A Novel Truncated Norm Regularization Method for Multi-channel Color Image Denoising

Due to the high flexibility and remarkable performance, low-rank approximation methods has been widely studied for color image denoising. However, those methods mostly ignore either the cross-channel difference or the spatial variation of noise, which limits their capacity in real world color image denoising. To overcome those drawbacks, this paper is proposed to denoise color images with a double-weighted truncated nuclear norm minus truncated Frobenius norm minimization (DtNFM) method. Through exploiting the nonlocal self-similarity of the noisy image, the similar structures are gathered and a series of similar patch matrices are constructed. For each group, the DtNFM model is conducted for estimating its denoised version. The denoised image would be obtained by concatenating all the denoised patch matrices. The proposed DtNFM model has two merits. First, it models and utilizes both the cross-channel difference and the spatial variation of noise.
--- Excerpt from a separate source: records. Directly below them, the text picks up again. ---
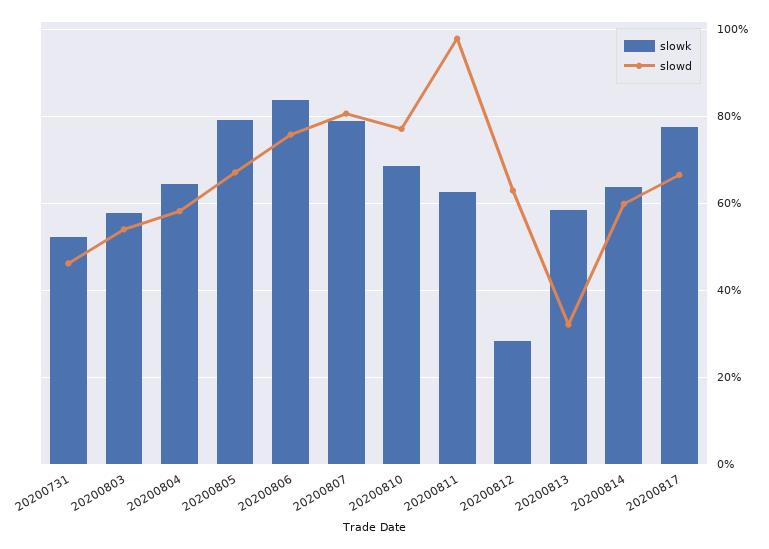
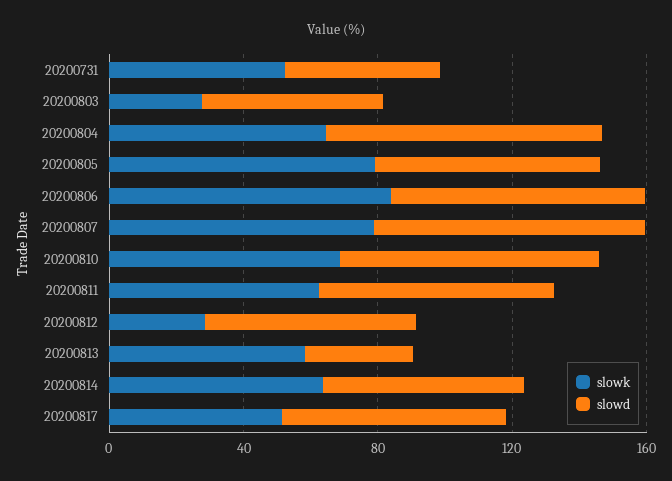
  {
    "slowk": {
      "20200731": 52,
-     "20200803": 58,
+     "20200803": 30,
      "20200804": 64,
      "20200805": 80,
      "20200806": 84,
      "20200807": 78,
      "20200810": 68,
      "20200811": 62,
      "20200812": 28,
      "20200813": 58,
      "20200814": 64,
-     "20200817": 78
+     "20200817": 50
    },
    "slowd": {
      "20200731": 46,
      "20200803": 54,
-     "20200804": 58,
+     "20200804": 80,
      "20200805": 68,
      "20200806": 76,
      "20200807": 80,
      "20200810": 78,
-     "20200811": 98,
+     "20200811": 70,
      "20200812": 62,
      "20200813": 32,
      "20200814": 60,
      "20200817": 66
    }
  }

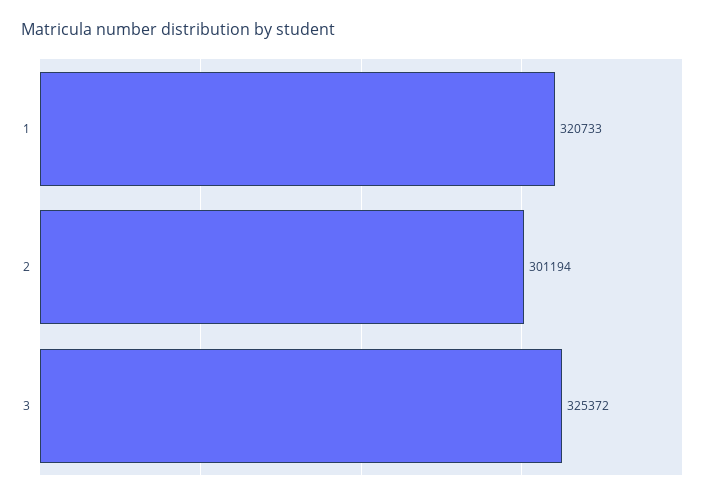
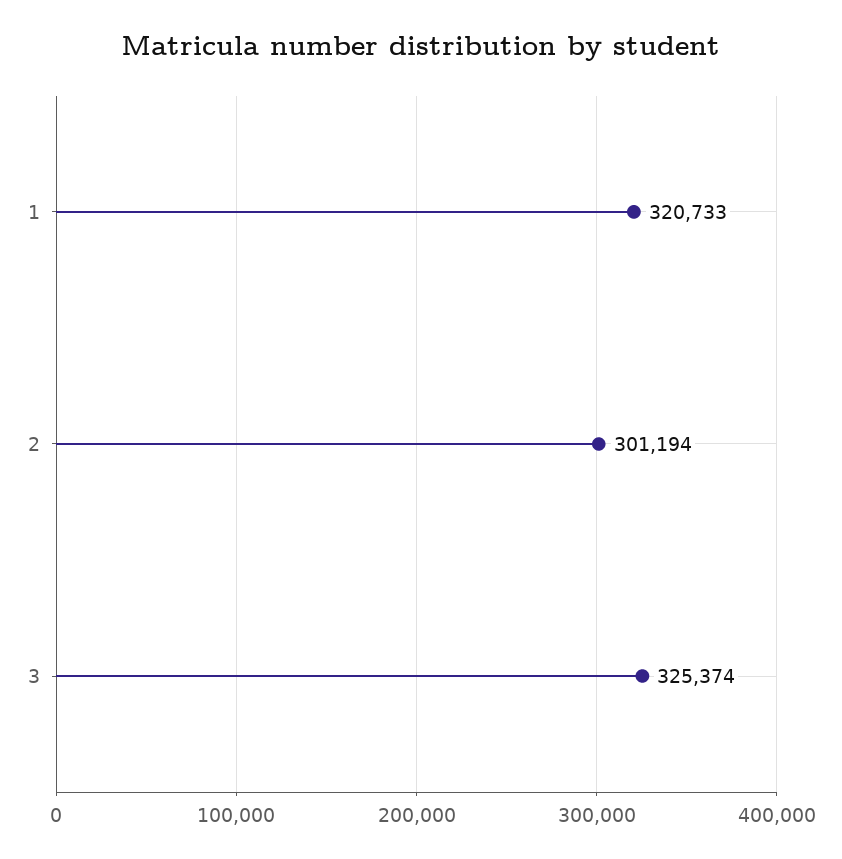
  {
    "1": 320733,
    "2": 301194,
-   "3": 325372
+   "3": 325374
  }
This provides sufficient flexibility for handling the complex distribution of noise in real world images. Second, the proposed DtNFM model provides a close approximation to the underlying clean matrix since it can treat different rank components flexibly. To solve the problem resulted from DtNFM model, an accurate and effective algorithm is proposed by exploiting the framework of the alternating direction method of multipliers (ADMM). The generated subproblems are discussed in detail. And their global optima can be easily obtained in closed-form. Rigorous mathematical derivation proves that the solution sequences generated by the algorithm converge to a single critical point. Extensive experiments on synthetic and real noise datasets demonstrate that the proposed method outperforms many state-of-the-art color image denoising methods.